§ Brief: Starting at the line that contains "Personalentscheidern in deutschen", return every line down to the end of the records below, exactly as written.

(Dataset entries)
□ □ □ □ □ □ □
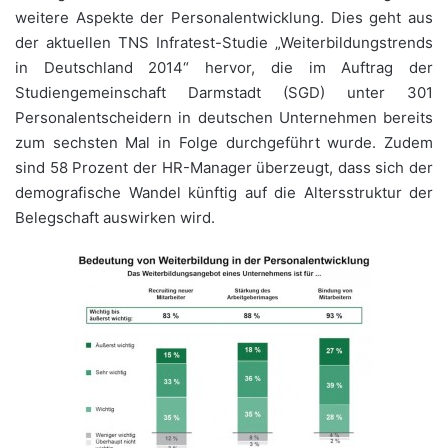
weitere Aspekte der Personalentwicklung. Dies geht aus
der aktuellen TNS Infratest-Studie „Weiterbildungstrends
in Deutschland 2014“ hervor, die im Auftrag der
Studiengemeinschaft Darmstadt (SGD) unter 301
Personalentscheidern in deutschen Unternehmen bereits
zum sechsten Mal in Folge durchgeführt wurde. Zudem
sind 58 Prozent der HR-Manager überzeugt, dass sich der
demografische Wandel künftig auf die Altersstruktur der
Belegschaft auswirken wird.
□ □ □ □ □ □ □
§ Answer space:
Personalentscheidern in deutschen Unternehmen bereits
zum sechsten Mal in Folge durchgeführt wurde. Zudem
sind 58 Prozent der HR-Manager überzeugt, dass sich der
demografische Wandel künftig auf die Altersstruktur der
Belegschaft auswirken wird.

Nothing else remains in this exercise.